Two generations grew up listening to his mellifluous voice crooning the maestro’s melodic numbers in Tamil films during the 70s and 80s. The later generations are also hooked on to them. Music apart they were the best of friends.
And last week, music maestro Ilaiayaraaja and singer S.P. Balasubrahmanyam fell out after Raaja asked his lawyers to restrain the Balasubrahmanyam , popularly known as SPB from singing his songs during a music tour of the USA.
After Raaja’s lawyers conveyed his objection to SPB that singing the composer’s songs without his permission amounted copyright violation, a heart-broken SPB took to his FB page to state that he would not sing them any longer.
“We kick-started this SPB50 concert tour in August in Toronto and then performed in Russia, Sri Lanka, Malaysia, Singapore and Dubai. We also did many shows in India. After we had great shows in Seattle iand LA last weekend an attorney representing Ilaiyaraaja sent legal notice to me, singer Chithra, SPB Charan and the organisers of the concerts and managements in different cities saying we are not supposed to perform Raaja’s compositions without his permission as it amounts to breaking copyright laws and we would have to pay huge penalties and also face legal action,” SPB explained.
Here's a video of Ilaiayaraaja and S.P. Balasubrahmanyam performing together:
He said that by God’s grace he had sung other composers’ songs too which he would present during the remainder of the tour. He urged his fans not to have any harsh discussions on the episode, apparently hoping to save his friendship with the legendary composer.
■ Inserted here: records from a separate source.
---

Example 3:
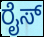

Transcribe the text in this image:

ರೈಸ್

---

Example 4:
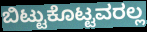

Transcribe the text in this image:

ಬಿಟ್ಟುಕೊಟ್ಟವರಲ್ಲ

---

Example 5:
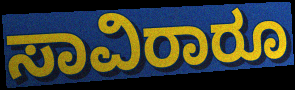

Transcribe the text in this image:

ಸಾವಿರಾರೂ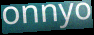
onnyo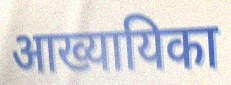
आख्यायिकाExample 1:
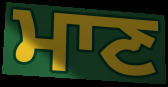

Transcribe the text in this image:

ਮਾਣ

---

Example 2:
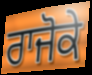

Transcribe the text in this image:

ਰਾਜੋਕੇ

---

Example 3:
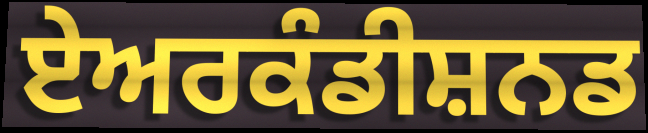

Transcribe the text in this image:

ਏਅਰਕੰਡੀਸ਼ਨਡ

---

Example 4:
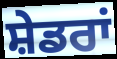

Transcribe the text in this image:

ਸ਼ੇਡਰਾਂ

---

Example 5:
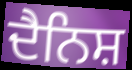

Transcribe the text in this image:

ਦੈਨਿਸ਼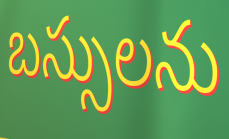
బస్సులను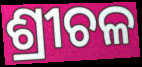
ଶ୍ରୀଚଳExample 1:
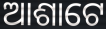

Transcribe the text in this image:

ଆଶାଟେ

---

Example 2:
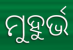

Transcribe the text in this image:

ମୁହୁର୍ଭ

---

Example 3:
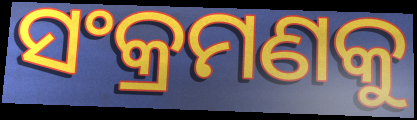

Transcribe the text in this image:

ସଂକ୍ରମଣକୁ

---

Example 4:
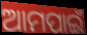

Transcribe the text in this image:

ଆମପାଇଁ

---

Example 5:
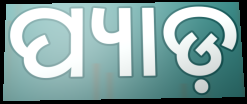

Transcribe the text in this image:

ପ୍ୟାଡ଼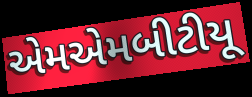
એમએમબીટીયૂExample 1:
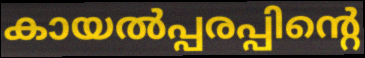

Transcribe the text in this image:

കായൽപ്പരപ്പിന്റെ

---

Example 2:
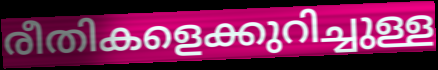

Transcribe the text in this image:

രീതികളെക്കുറിച്ചുള്ള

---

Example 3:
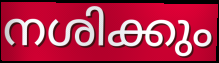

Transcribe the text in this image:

നശിക്കും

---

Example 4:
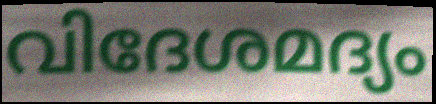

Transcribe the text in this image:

വിദേശമദ്യം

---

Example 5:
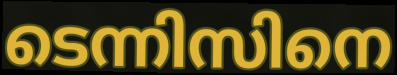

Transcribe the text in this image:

ടെന്നിസിനെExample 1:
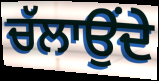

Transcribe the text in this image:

ਚੱਲਾਉਂਦੇ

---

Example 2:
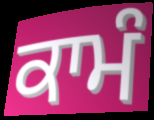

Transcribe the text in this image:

ਕਾਮੰ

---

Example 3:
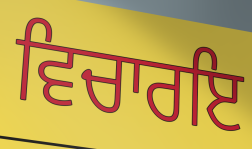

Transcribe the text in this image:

ਵਿਚਾਰਇ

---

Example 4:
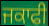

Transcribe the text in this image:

ਜਕਾਫੀ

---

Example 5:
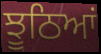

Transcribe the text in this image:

ਝੂਠਿਆਂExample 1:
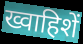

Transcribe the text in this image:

ख्वाहिशें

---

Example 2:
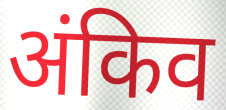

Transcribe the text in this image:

अंकिव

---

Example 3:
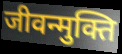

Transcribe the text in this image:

जीवन्मुक्ति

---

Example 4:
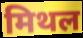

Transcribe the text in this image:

The Raja-SPB duo dominated Tamil cinema music for nearly two decades before the arrival of A. R. Rahman in the 90s. They had together presented many stage shows in India and abroad and their stage camaraderie and friendly banter used to liven up the performances. But the latest bouncer from Raaja has shocked not just SPB but also music lovers. While Raaja has composed songs over a 1,000 films SPB has sung more than 40,000 songs in various Indian languages – a record for both the giants.
In 2015, Raaja had gone to court to restrain four music labels from monetising his songs claiming that he held their copy rights and he was not getting any royalty from them. A similar diktat to FM radio stations saw his songs disappearing from the airwaves nearly two years ago. Strangely TV reality shows still songs by Ilaiyaraaja, but it could be a matter of time before even they are restrained. Thankfully for the Raaja-SPB fans MP3 versions of their songs abound in the internet and sold as pirated CDs and in memory cards.
An angry Illaiyaraaja had quit the Indian Performing Rights Society (IPRS) alleging it had failed to protect his copyright over his compositions. P. Sanjay Gandhi president of IPRS admitted that Raaja had the right to his songs and can issue a legal statement to anyone who sings without his permission. “A performance production right should be incorporated to avoid such hassles,” he said.
“It is sad to see two legends, who had complemented each other for many years, entangled in this issue. This puts singers in a tricky spot. The event organizers should sort this out and keep us out of such battles,” said singer Sunitha Sarathy.
In the past, Vinod Yesudas, son of Yesudas, had demanded royalty from playback singer Unni Menon for singing the songs his father had sung at a concert.